Before running any marketing promotion, give some thought to who you’re attracting to your brand’s congregation. Are they the customers you want? Are they in it for the long haul?
These questions are particularly important with daily deal sites like Groupon, LivingSocial, and Google Offers. The sales windfall is tempting, but cautionary tales abound. One cafe owner recently described a Groupon promotion as “the single worst decision I have ever made“. Not only was it unprofitable and a bad fit for her business, it attracted mainly one-time deal hunters.
I learned that my last Groupon cartoon is now an appendix in the official Harvard Business School case on Groupon. Grouponomics is a hot topic.
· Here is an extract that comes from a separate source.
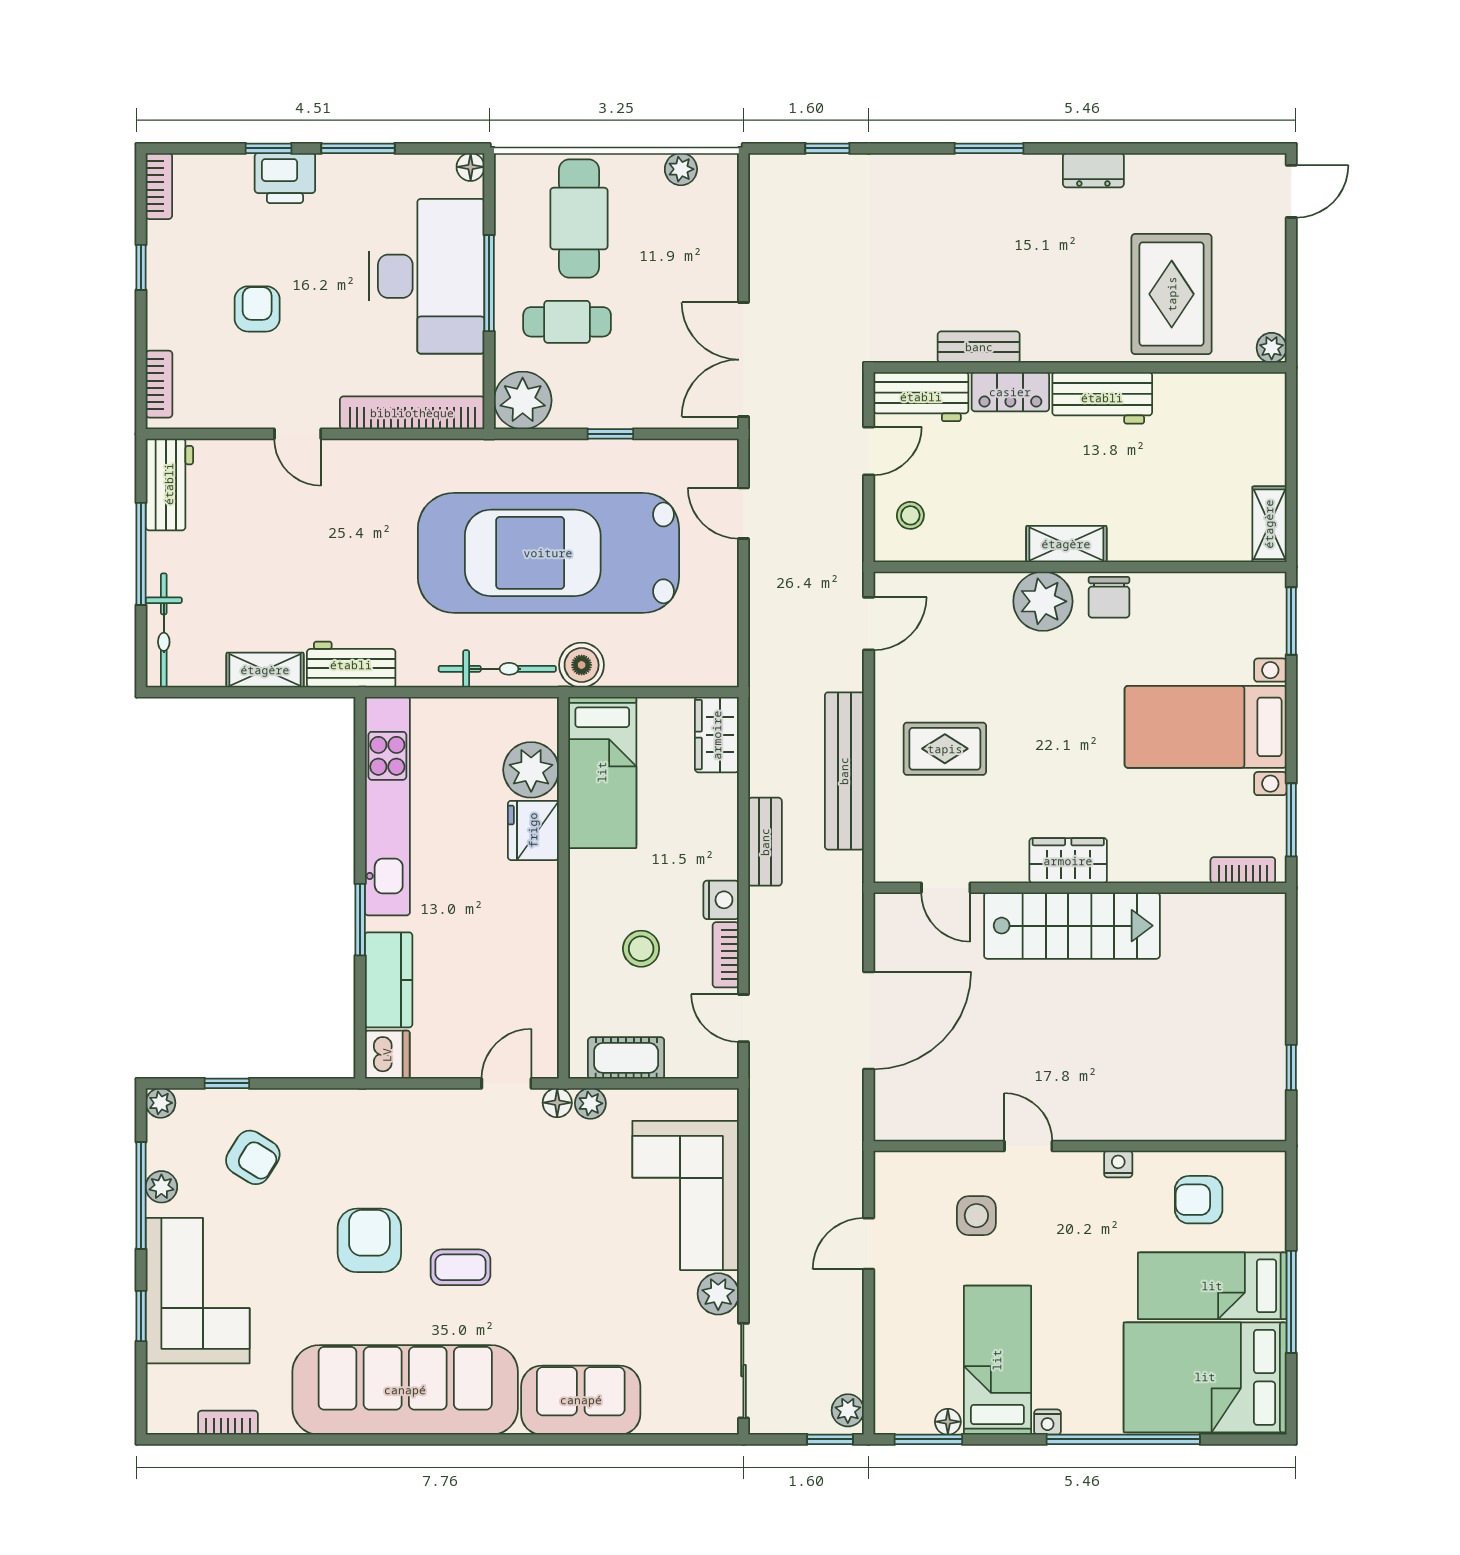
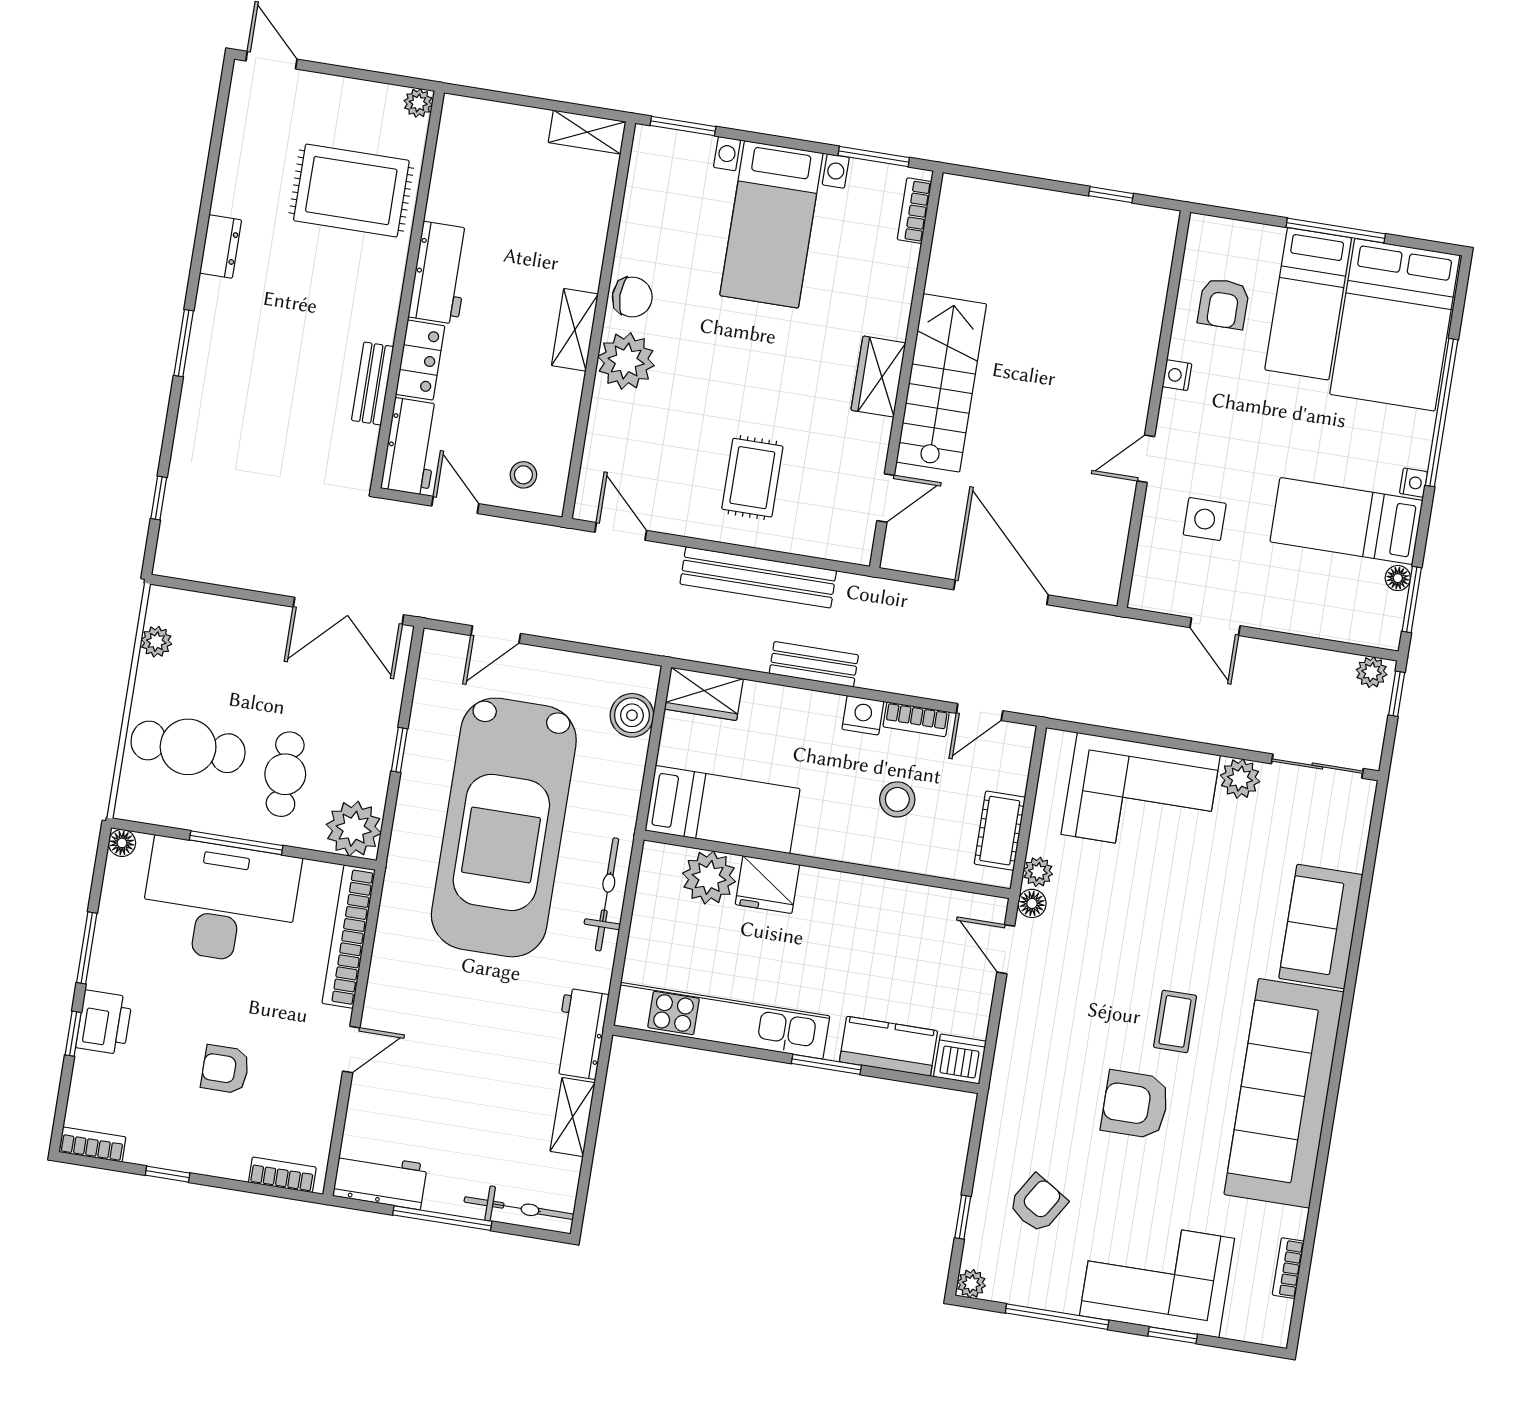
boiler: (582, 665) -> (632, 715), moved
plant: (161, 1187) -> (1052, 1296), removed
Yet deep discounting as a marketing strategy long predates Groupon. While 50-90% discounts are right for certain brands and business models, the daily deal mindset doesn’t drive loyalty. It trains customers to buy your brand on deal.
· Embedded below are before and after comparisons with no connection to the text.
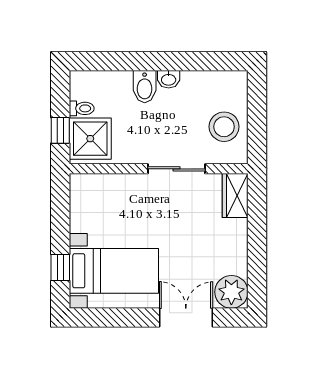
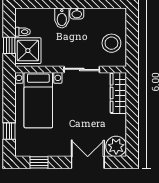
wardrobe: (235, 195) -> (118, 93), width x1.50
bed with nightstands: (114, 271) -> (38, 100), moved, turned 90
window: (108, 318) -> (39, 162), added

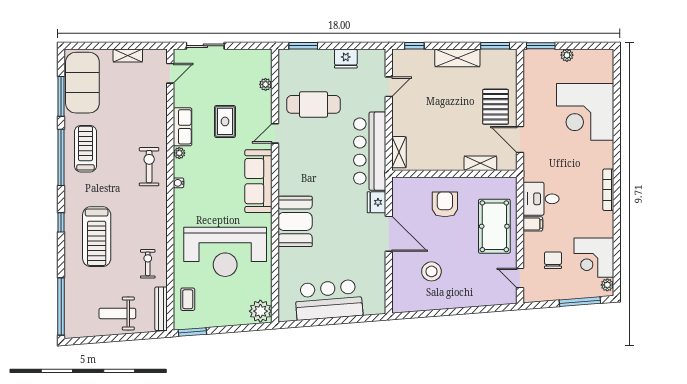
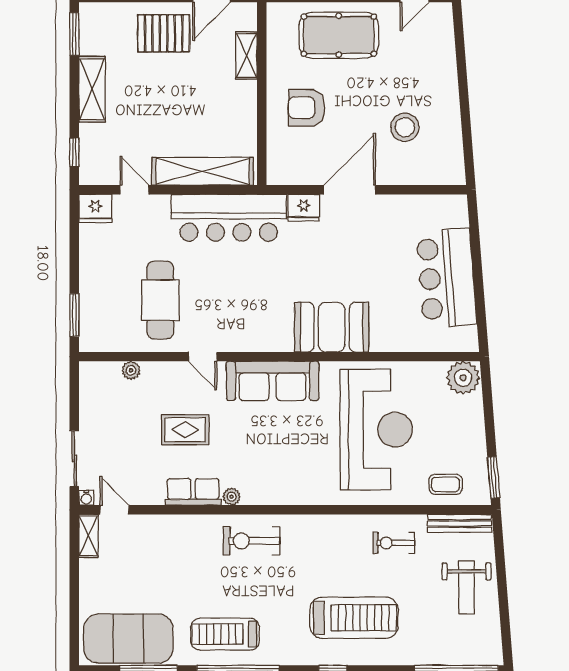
shelving: (128, 55) -> (89, 536), moved
fridge: (346, 59) -> (95, 208), moved, turned 90
shelving: (399, 152) -> (203, 171), width x2.20, depth x1.33
water cooler: (179, 183) -> (86, 498), moved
Rocky Agrawal shared the following insight in “Why I Want the Entire Daily Deals Business to Die“:
“For businesses, the notion that deep discounting is the way to acquire loyal customers is dangerous. Competing on price doesn’t get you love; delivering high quality products and services, engaging with your customers and creating unique experiences does. The best customers buy experiences, not price.”
Instead of rushing to “mark down”, think about how to “market up”. Create value rather than devalue. Instead of investing in a race to the bottom, invest in your brand’s experience.